Les éditions Allia ont le chic pour aller chercher l'improbable et le surprenant.  Ceci, par exemple.  Réédition d'un texte paru en 1924.  Georges Girard y rend hommage à un très illustre inconnu, Vrain Lucas (aucun lien de parenté avec Georges).  Homme d'une pas glorieuse origine, il fut, semble-t-il, obsédé par les livres, au point de passer l'essentiel de son temps dans des bibliothèques.  En 1852, il monte à Paris.  Il y rencontre Michel Chasles collectionneur frénétique d'autographes et de lettres rares.  Le Sieur Chasles a beau être membre de l'Institut, il est avant tout aveuglé par les chimères qu'il poursuit, dès lors, Lucas va lui en donner plus qu'il n'en a rêvé.  Il aurait rencontré un vieil homme, très endetté, qui dispose d'un trésor, des milliers de lettres accumulées au long de sa vie, des lettres des plus illustres personnages de l'Histoire.  C'est ainsi qu'il va lui vendre des lettres de... Marie-Madeleine à son frère Lazare, de Cléopâtre à César, de Newton à Pascal, de Jeanne d'Arc à ses parents, de Charles-Quint à Rabelais... tout ceci rédigé dans un français de l'époque... car tout le monde sait que César ou Platon maîtrisaient le français de l'époque... Tout aurait pu continuer ainsi longtemps - le flatteur vit aux dépends de celui qu'il flatte n'est-il pas - si le Sieur Chasles n'avait pas eu la mauvaise idée de montrer ses trésors à des savants qui n'étaient nullement collectionneurs et encore moins aveuglés.  On imagine la suite.  La défense de Vrain Lucas fut à la hauteur de son culot... il a fait tout cela pour la grandeur de la France... c'est que tous ceux dont ils possédaient les courriers font l'éloge de la France : Cléopâtre envoie Césarion parfaire son éducation à Marseille, Newton reconnaît à Pascal la primauté de l'énonciation des lois de la gravitation... Improbable et surprenant je vous dis.

Vrain Lucas : le parfait secrétaire des grands hommes - Georges Girard - Allia, 2002 (Première édition, La Cité des Livres, 1924)

Quelques extraits de ces lettres

mardi 1 février 2011

Toxique / Chucho









Françoise Sagan a la vingtaine d’années joyeuse quand elle carambole dans le décor avec sa voiture.  Trois mois de soins, de rééducation et aussi d’intoxication/addiction à un ersatz de la morphine, le palfium 875.  La voilà donc partie pour une désintoxication.  C’est pas folichon, on s’en doute.  Et comme elle n’arrive pas à se mettre à l’écriture d’une nouvelle, elle lit et rédige le journal de son séjour.  Enfin, journal c'est un bien grand mot.

Paru en 1964, ‘Toxique’ devait sans doute profiter du succès de Françoise Sagan à cette époque.  Pourquoi rééditer ça aujourd’hui ?  Parce que c’est franchement fond de tiroir genre je m’emmerde et je vous le dis en 63 phrases.  L’objet n’est pas mal, c’est plein d’illustrations de Bernard Buffet, heureusement.

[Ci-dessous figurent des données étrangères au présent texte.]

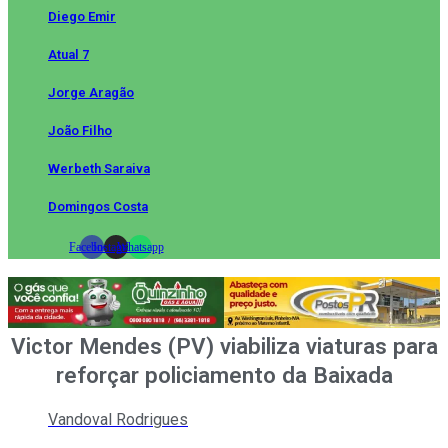
Diego Emir
Atual 7
Jorge Aragão
João Filho
Werbeth Saraiva
Domingos Costa
Facebook
Instagram
Whatsapp
Victor Mendes (PV) viabiliza viaturas para
reforçar policiamento da Baixada
Vandoval Rodrigues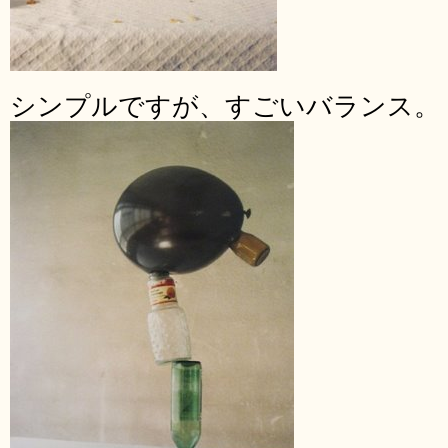
シンプルですが、すごいバランス。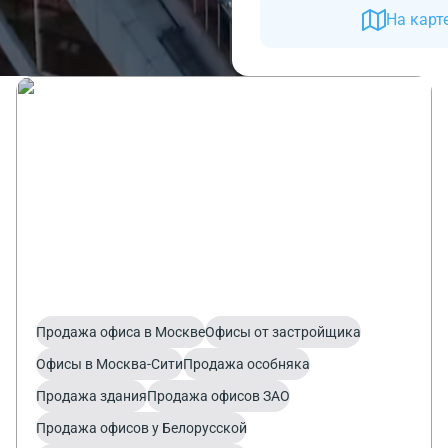
На карт
Продажа
4338 предложений
Продажа офиса в Москве
Офисы от застройщика
Офисы в Москва-Сити
Продажа особняка
Продажа здания
Продажа офисов ЗАО
Продажа офисов у Белорусской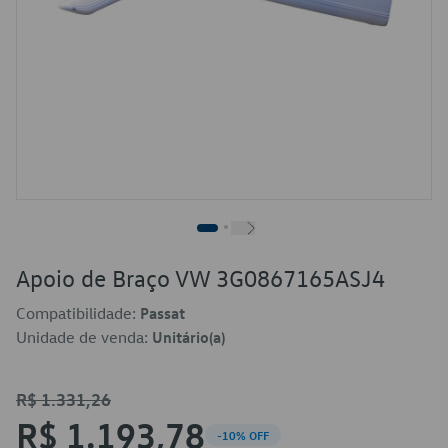
Apoio de Braço VW 3G0867165ASJ4
Compatibilidade:
Passat
Unidade de venda:
Unitário(a)
R$ 1.331,26
R$ 1.193,78
-10% OFF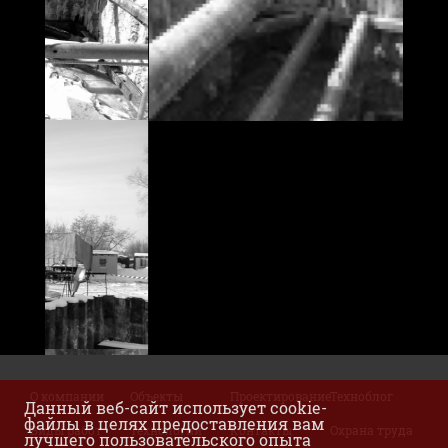
О компании
Объекты
Проектирование
Техноблог
Данный веб-сайт использует cookie-
файлы в целях предоставления вам
Виды работ
Технологии
Контакты
Охрана труда
лучшего пользовательского опыта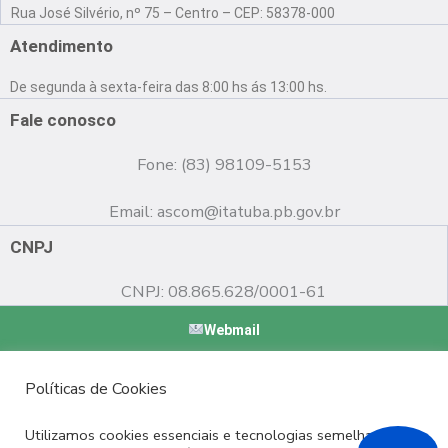
a
o
n
Rua José Silvério, nº 75 – Centro – CEP: 58378-000
c
u
s
e
t
t
Atendimento
b
u
a
o
b
g
De segunda à sexta-feira das 8:00 hs ás 13:00 hs.
o
e
r
k
a
Fale conosco
m
Fone: (83) 98109-5153
Email:
ascom@itatuba.pb.gov.br
CNPJ
CNPJ: 08.865.628/0001-61
Webmail
Copyright © 2022 Prefeitura Municipal de Itatuba - PB |
Políticas de Cookies
Desenvolvido por
Utilizamos cookies essenciais e tecnologias semelhantes de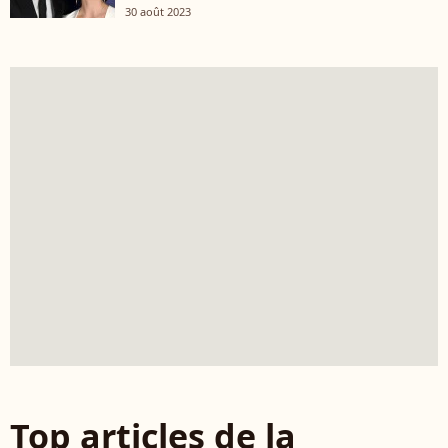
30 août 2023
Top articles de la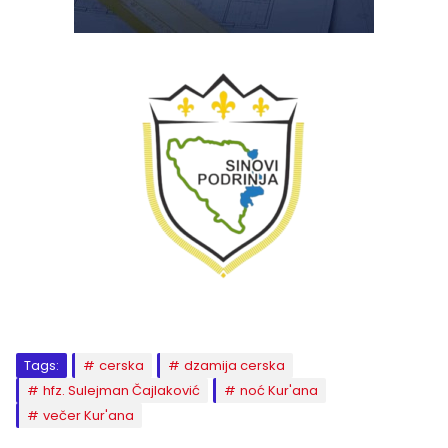
Tags:
cerska
dzamija cerska
hfz. Sulejman Čajlaković
noć Kur'ana
večer Kur'ana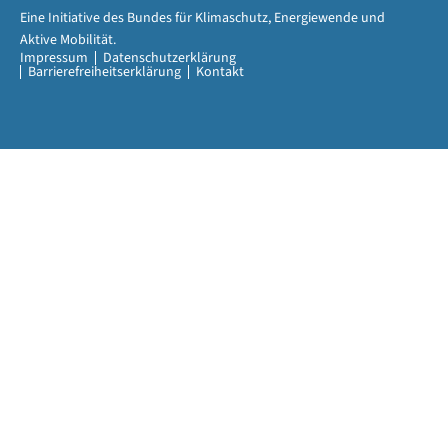
Eine Initiative des Bundes für Klimaschutz, Energiewende und
Aktive Mobilität.
Impressum
Datenschutzerklärung
Barrierefreiheitserklärung
Kontakt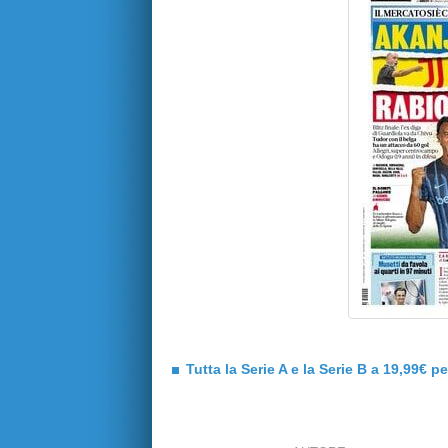
Tutta la Serie A e la Serie B a 19,99€ p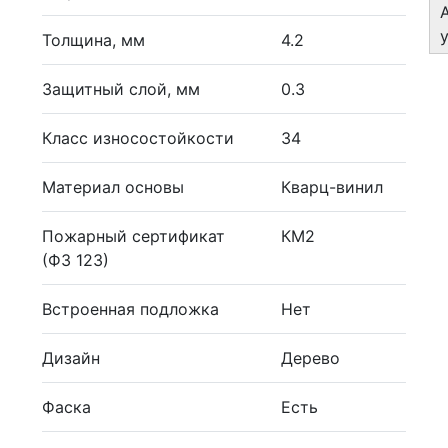
Толщина, мм
4.2
Защитный слой, мм
0.3
Класс износостойкости
34
Материал основы
Кварц-винил
Пожарный сертификат
КМ2
(ФЗ 123)
Встроенная подложка
Нет
Дизайн
Дерево
Фаска
Есть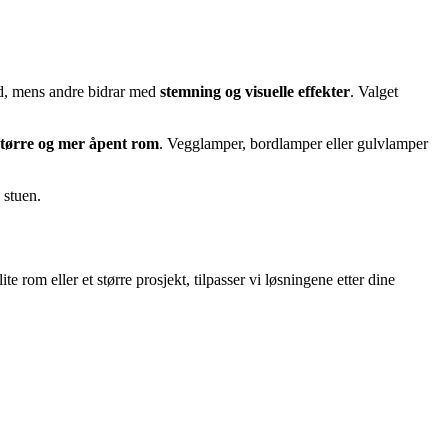
eid, mens andre bidrar med
stemning og visuelle effekter
. Valget
 større og mer åpent rom
. Vegglamper, bordlamper eller gulvlamper
 stuen.
 rom eller et større prosjekt, tilpasser vi løsningene etter dine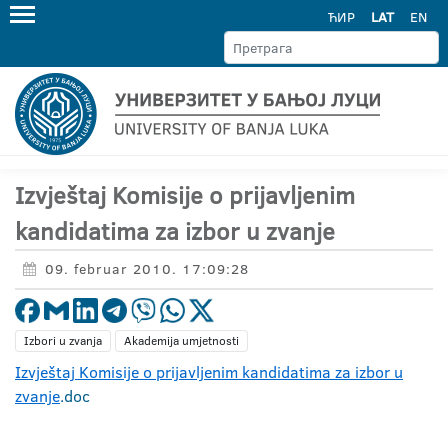
ЋИР
LAT
EN
Izvještaj Komisije o prijavljenim
kandidatima za izbor u zvanje
09. februar 2010. 17:09:28
Izbori u zvanja
Akademija umjetnosti
Izvještaj Komisije o prijavljenim kandidatima za izbor u
zvanje
.doc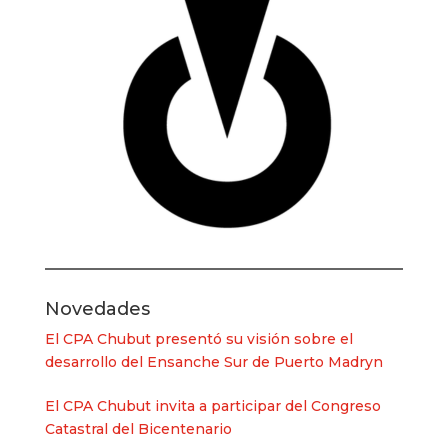
Novedades
El CPA Chubut presentó su visión sobre el
desarrollo del Ensanche Sur de Puerto Madryn
El CPA Chubut invita a participar del Congreso
Catastral del Bicentenario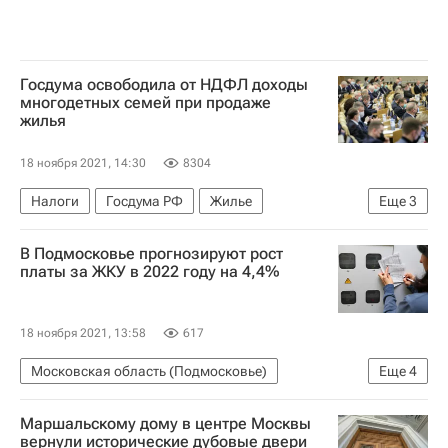
Госдума освободила от НДФЛ доходы
многодетных семей при продаже
жилья
18 ноября 2021, 14:30
8304
Налоги
Госдума РФ
Жилье
Еще
3
Многодетные семьи
Россия
Сделки
В Подмосковье прогнозируют рост
платы за ЖКУ в 2022 году на 4,4%
18 ноября 2021, 13:58
617
Московская область (Подмосковье)
Еще
4
Новости Подмосковья
Маршальскому дому в центре Москвы
Московская областная дума
ЖКХ
вернули исторические дубовые двери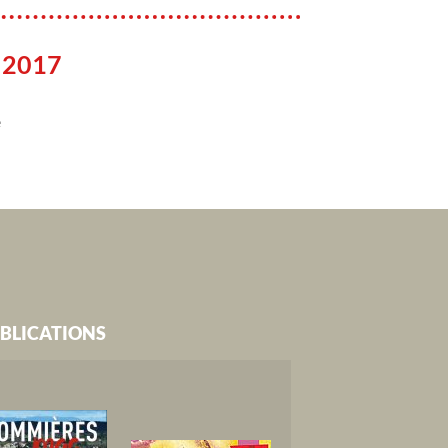
 2017
e
BLICATIONS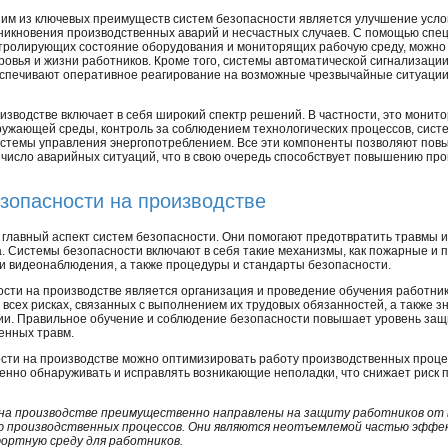
им из ключевых преимуществ систем безопасности является улучшение усло
никновения производственных аварий и несчастных случаев. С помощью спе
тролирующих состояние оборудования и мониторящих рабочую среду, можно 
ровья и жизни работников. Кроме того, системы автоматической сигнализац
спечивают оперативное реагирование на возможные чрезвычайные ситуации
изводстве включает в себя широкий спектр решений. В частности, это монито
ружающей среды, контроль за соблюдением технологических процессов, сис
истемы управления энергопотреблением. Все эти компоненты позволяют повы
ь число аварийных ситуаций, что в свою очередь способствует повышению пр
зопасности на производстве
 главный аспект систем безопасности. Они помогают предотвратить травмы
. Системы безопасности включают в себя такие механизмы, как пожарные и
 и видеонаблюдения, а также процедуры и стандарты безопасности.
ти на производстве является организация и проведение обучения работник
сех рисках, связанных с выполнением их трудовых обязанностей, а также зна
ии. Правильное обучение и соблюдение безопасности повышает уровень защ
енных травм.
ости на производстве можно оптимизировать работу производственных проц
енно обнаруживать и исправлять возникающие неполадки, что снижает риск 
на производстве преимущественно направлены на защиту работников от 
 производственных процессов. Они являются неотъемлемой частью эффе
ортную среду для работников.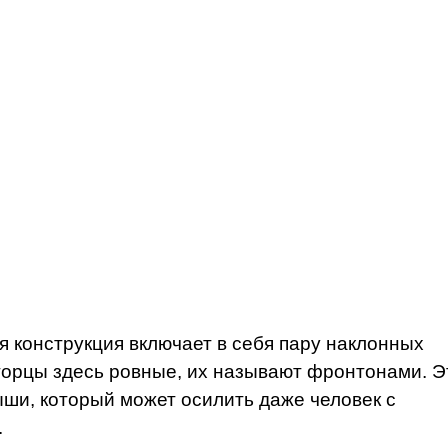
 конструкция включает в себя пару наклонных
торцы здесь ровные, их называют фронтонами. Э
ыши, который может осилить даже человек с
.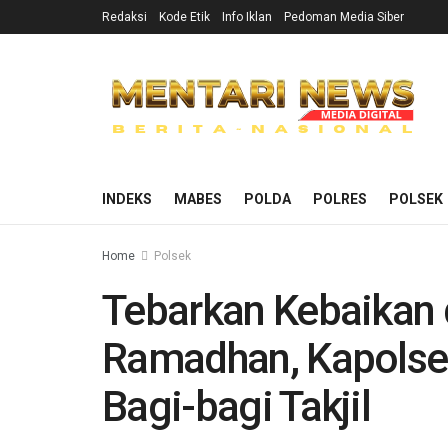
Redaksi
Kode Etik
Info Iklan
Pedoman Media Siber
INDEKS
MABES
POLDA
POLRES
POLSEK
Home
Polsek
Tebarkan Kebaikan d
Ramadhan, Kapolse
Bagi-bagi Takjil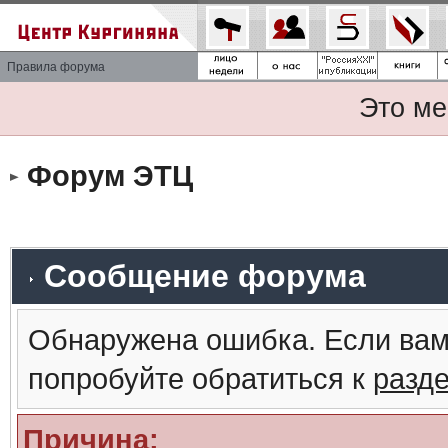
Правила форума
Это ме
Форум ЭТЦ
Сообщение форума
Обнаружена ошибка. Если вам
попробуйте обратиться к
разд
Причина: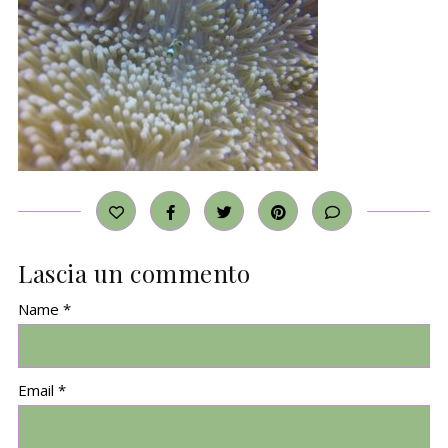
Lascia un commento
Name *
Email *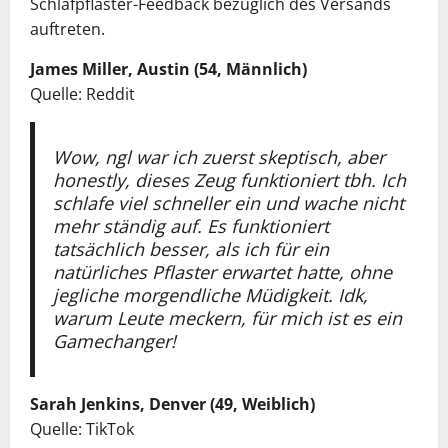
Schlafpflaster-Feedback bezüglich des Versands
auftreten.
James Miller, Austin (54, Männlich)
Quelle: Reddit
Wow, ngl war ich zuerst skeptisch, aber
honestly, dieses Zeug funktioniert tbh. Ich
schlafe viel schneller ein und wache nicht
mehr ständig auf. Es funktioniert
tatsächlich besser, als ich für ein
natürliches Pflaster erwartet hatte, ohne
jegliche morgendliche Müdigkeit. Idk,
warum Leute meckern, für mich ist es ein
Gamechanger!
Sarah Jenkins, Denver (49, Weiblich)
Quelle: TikTok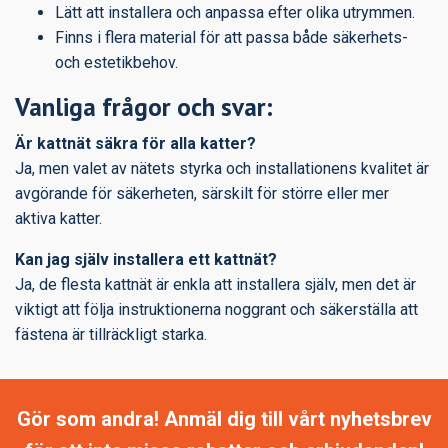
Lätt att installera och anpassa efter olika utrymmen.
Finns i flera material för att passa både säkerhets-
och estetikbehov.
Vanliga frågor och svar:
Är kattnät säkra för alla katter?
Ja, men valet av nätets styrka och installationens kvalitet är
avgörande för säkerheten, särskilt för större eller mer
aktiva katter.
Kan jag själv installera ett kattnät?
Ja, de flesta kattnät är enkla att installera själv, men det är
viktigt att följa instruktionerna noggrant och säkerställa att
fästena är tillräckligt starka.
Gör som andra! Anmäl dig till vårt nyhetsbrev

Sinon, pas grand chose.

Pour le reste J’aimerais écrire des choses qui se passent en Espagne, avec du sang et de l’acier, ou à Florence sous les Borgia ( ?) mais non. Mon domaine c’est apparemment « il a mis le café dans la tasse, il a mis le lait dans le café, il a mis du sucre, etc. » C’est elle qui le dit...

Et puis, lu aussi et décevant aussi, Chucho.  Chucho, c'est vingt-quatre heures dans la vie d'un gamin de Barcelone.  Chucho a 11 ans, il sert de rabatteur à la brute Belito, il racole des touristes et leur propose de jeunes blondes de l'Est.  Il dort chez la Dumbre, vieille pute qui ne vit que pour sa lampe à huile et que Belito bourre de stupéfiants pour qu'elle la ferme.  La nouvelle fait le tour des gamins, la Polaca a été assassinée et on a même retrouvé son estomac dans une rue voisine... Chucho était le protégé de la Polaca, à qui il trouvait des clients, qu'ils cachaient à Belito. Il est bouleversé et apeuré. Et si c'était le dernier client, Hans, qui l'avait tué. On s'ennuie.  C'est à Barcelone, mais cela pourrait être à Jodoigne.  Pas vraiment d'intrigue.  Pas vraiment de peps. Pas vraiment d'écriture.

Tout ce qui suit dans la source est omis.